→ **Records taken from a data source**:
★ ★ ★ ★ ★ ★ ★

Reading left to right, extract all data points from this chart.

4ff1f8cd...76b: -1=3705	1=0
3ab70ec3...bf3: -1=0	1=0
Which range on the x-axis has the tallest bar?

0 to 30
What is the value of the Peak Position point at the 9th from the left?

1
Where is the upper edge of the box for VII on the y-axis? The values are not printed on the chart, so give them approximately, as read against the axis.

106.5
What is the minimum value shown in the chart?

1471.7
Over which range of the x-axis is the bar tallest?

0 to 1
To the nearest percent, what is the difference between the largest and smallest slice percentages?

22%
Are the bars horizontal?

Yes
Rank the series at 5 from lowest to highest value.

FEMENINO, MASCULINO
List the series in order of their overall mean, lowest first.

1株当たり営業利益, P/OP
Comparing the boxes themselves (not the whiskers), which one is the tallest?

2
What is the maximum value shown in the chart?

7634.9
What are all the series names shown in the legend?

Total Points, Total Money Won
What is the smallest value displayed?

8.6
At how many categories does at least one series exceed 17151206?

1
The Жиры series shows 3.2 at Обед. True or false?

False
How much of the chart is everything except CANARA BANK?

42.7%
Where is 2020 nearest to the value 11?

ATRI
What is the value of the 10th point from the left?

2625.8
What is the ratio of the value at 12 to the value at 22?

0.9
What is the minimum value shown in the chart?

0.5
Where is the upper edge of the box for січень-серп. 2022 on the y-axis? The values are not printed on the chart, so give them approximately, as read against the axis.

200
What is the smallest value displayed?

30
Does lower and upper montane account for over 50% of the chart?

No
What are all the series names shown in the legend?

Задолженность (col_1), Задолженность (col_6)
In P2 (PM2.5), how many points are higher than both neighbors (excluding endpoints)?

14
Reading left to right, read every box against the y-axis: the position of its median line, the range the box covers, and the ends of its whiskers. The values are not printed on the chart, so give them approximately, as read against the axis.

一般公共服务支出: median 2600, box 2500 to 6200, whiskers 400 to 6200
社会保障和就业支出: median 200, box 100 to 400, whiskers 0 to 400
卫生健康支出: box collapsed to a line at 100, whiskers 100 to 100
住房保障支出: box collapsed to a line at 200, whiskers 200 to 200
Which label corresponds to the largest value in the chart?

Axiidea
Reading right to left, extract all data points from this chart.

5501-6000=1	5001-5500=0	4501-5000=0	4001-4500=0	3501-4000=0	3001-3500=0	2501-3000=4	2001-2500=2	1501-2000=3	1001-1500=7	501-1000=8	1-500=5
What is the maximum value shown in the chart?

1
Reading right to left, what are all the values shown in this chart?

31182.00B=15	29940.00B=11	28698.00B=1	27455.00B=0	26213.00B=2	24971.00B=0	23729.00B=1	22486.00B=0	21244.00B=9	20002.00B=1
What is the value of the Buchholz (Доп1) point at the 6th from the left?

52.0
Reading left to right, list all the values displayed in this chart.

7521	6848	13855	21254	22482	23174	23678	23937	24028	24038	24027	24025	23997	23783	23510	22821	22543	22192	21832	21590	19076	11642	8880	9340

★ ★ ★ ★ ★ ★ ★

→ **Action item**: Reproduce the listing above verbatim, starting at its first line and ending with the line that contains "What is the value of the Peak", including that line.

→ **The answer**:
Reading left to right, extract all data points from this chart.

4ff1f8cd...76b: -1=3705	1=0
3ab70ec3...bf3: -1=0	1=0
Which range on the x-axis has the tallest bar?

0 to 30
What is the value of the Peak Position point at the 9th from the left?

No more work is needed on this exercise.